**INPUT MATERIAL**
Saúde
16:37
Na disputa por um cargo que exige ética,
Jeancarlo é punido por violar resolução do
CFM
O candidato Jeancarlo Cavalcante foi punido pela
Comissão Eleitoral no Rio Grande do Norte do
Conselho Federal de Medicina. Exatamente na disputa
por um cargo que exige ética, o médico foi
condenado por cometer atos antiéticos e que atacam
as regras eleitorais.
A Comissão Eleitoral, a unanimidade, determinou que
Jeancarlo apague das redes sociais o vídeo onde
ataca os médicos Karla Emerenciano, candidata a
...
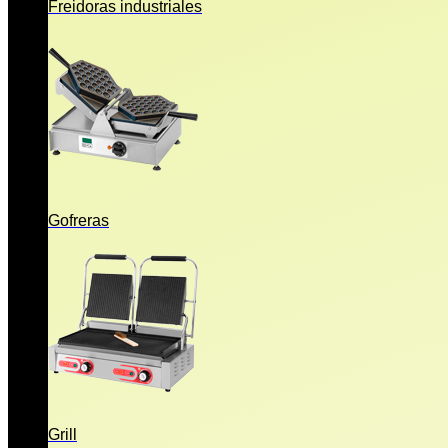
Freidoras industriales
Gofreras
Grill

**TASK ITEM**
Where does "Eleitoral" appear in the records above? Copy every line that has it.

**RESPONSE**
Comissão Eleitoral no Rio Grande do Norte do
A Comissão Eleitoral, a unanimidade, determinou que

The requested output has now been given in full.